El calendario está ya fijado. El plazo general para presentar la declaración va del 8 de abril al 30 de junio, ambos incluidos. Pasado ese límite, si existe obligación de declarar y no se ha hecho, la Agencia Tributaria puede aplicar recargos por presentación fuera de plazo.

Conviene no perder de vista un detalle básico: la declaración que se presenta ahora corresponde a los ingresos, rendimientos y datos fiscales del año 2025, no del actual.

A partir de ahí, los tiempos cambian según la forma en la que se decida hacer el trámite.

Quienes opten por la vía online podrán presentar la declaración desde el primer día, el 8 de abril, y hacerlo en cualquier momento hasta el cierre de la campaña. Es la opción más flexible y la que concentra la mayor parte de las presentaciones.

En el caso de la atención telefónica, el calendario se desplaza unas semanas. Se podrá hacer entre el 6 de mayo y el 30 de junio, pero antes será necesario pedir cita previa, algo que se habilita desde el 29 de abril.

Para quienes prefieran acudir a una oficina, el margen es más reducido. La atención presencial comenzará el 1 de junio y se extenderá también hasta el 30 de junio. En este caso, la cita previa se podrá solicitar a partir del 29 de mayo.

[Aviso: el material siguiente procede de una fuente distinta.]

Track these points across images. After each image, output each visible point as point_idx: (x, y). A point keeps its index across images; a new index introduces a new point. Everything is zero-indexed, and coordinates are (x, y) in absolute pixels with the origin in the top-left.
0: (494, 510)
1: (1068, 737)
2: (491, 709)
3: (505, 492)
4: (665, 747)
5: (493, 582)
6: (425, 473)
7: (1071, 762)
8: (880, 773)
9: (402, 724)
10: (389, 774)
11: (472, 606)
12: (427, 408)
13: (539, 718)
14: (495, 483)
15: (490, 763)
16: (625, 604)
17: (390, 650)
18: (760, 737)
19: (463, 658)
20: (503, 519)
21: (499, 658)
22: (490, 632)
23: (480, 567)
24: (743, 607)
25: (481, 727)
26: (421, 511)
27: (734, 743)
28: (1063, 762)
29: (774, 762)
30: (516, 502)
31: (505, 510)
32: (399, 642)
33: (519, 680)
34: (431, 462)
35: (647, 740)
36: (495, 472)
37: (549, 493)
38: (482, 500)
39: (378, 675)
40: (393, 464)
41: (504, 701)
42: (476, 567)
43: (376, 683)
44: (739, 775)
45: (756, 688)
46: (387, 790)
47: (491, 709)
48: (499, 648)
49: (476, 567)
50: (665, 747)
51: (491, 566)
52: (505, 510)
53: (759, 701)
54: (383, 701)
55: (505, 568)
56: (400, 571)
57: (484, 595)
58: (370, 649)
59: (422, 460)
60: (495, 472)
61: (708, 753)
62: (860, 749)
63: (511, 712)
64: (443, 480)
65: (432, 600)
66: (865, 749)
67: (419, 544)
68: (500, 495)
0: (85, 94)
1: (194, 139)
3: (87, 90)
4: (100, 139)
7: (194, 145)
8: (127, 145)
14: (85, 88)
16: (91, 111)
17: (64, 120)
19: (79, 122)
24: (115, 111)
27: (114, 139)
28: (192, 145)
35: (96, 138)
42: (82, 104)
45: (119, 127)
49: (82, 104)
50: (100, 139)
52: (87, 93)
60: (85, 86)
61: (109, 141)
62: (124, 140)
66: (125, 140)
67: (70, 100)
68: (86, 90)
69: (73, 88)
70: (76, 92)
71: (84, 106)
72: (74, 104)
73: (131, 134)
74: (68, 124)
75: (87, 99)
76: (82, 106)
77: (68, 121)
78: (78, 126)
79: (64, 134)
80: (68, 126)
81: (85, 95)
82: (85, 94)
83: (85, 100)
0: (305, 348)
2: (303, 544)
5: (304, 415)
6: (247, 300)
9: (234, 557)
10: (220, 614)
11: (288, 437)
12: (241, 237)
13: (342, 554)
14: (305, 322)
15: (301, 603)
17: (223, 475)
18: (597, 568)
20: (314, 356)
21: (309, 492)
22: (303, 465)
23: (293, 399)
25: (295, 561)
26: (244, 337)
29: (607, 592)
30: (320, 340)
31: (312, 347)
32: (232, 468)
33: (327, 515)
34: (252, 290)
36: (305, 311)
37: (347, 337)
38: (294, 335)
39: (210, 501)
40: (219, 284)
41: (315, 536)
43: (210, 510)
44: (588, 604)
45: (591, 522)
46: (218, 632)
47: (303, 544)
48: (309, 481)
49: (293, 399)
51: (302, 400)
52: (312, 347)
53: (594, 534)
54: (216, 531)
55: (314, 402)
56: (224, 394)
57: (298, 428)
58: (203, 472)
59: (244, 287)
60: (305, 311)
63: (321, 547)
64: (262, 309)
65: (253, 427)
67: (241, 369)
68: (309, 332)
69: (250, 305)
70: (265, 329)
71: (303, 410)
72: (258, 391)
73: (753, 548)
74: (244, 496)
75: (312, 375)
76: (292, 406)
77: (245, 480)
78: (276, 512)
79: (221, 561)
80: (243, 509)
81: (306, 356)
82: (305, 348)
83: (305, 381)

Antes de presentar nada, hay un paso que conviene no saltarse. Revisar los datos fiscales.

La Agencia Tributaria ya dispone de una gran parte de la información del contribuyente: identidad, domicilio fiscal, rendimientos del trabajo o datos de ejercicios anteriores. Pero eso no significa que esté todo correcto o completo. Comprobarlo evita errores que luego pueden derivar en rectificaciones o problemas posteriores.

Ese acceso se puede hacer a través de la web o la aplicación de la Agencia Tributaria. Para entrar, será necesario identificarse con alguno de los sistemas habituales: DNI electrónico, Cl@ve, autenticación europea (eIDAS) o el número de referencia de una declaración anterior.

A partir de ahí, empieza la parte menos automática.

Porque aunque Hacienda ya tenga muchos datos, hay documentos que siguen siendo necesarios o, al menos, recomendables tener a mano. Sobre todo si se quiere aplicar deducciones o justificar ingresos que no aparecen reflejados.

No es obligatorio presentarlos en ese momento, pero sí tenerlos preparados.

Entre ellos, el DNI y el número de cuenta (IBAN), certificados del pagador en caso de trabajo por cuenta ajena, referencias catastrales de inmuebles y recibos del IBI. También contratos y facturas si se tienen propiedades en alquiler, así como documentos de compra o venta de inmuebles.

A eso se suman justificantes de inversiones —acciones, letras del tesoro o criptomonedas—, certificados de fondos de inversión o documentación relativa a premios y subvenciones.

Hay además gastos que pueden marcar la diferencia en el resultado final de la declaración. Recibos vinculados al alquiler, seguros asociados a hipotecas o incluso pagos relacionados con vehículos eléctricos y puntos de recarga pueden dar derecho a deducciones si se cumplen los requisitos.

En caso de duda, la Agencia Tributaria mantiene varios canales de ayuda. Existen teléfonos de atención —como el de tributación básica (91 554 87 70) o el de información y citas (91 333 53 33)— disponibles de lunes a viernes en horario de mañana.

También se puede recurrir a la cita previa, tanto telefónica como presencial, o al asistente virtual de la propia Agencia, que funciona como una guía rápida para resolver cuestiones frecuentes.

Al final, más allá de fechas y documentos, la campaña sigue siendo lo mismo de cada año: un proceso en el que conviene revisar con calma, comprobar datos y no dejarlo para el último momento. Porque los plazos son amplios, pero el margen de error suele ser bastante más corto.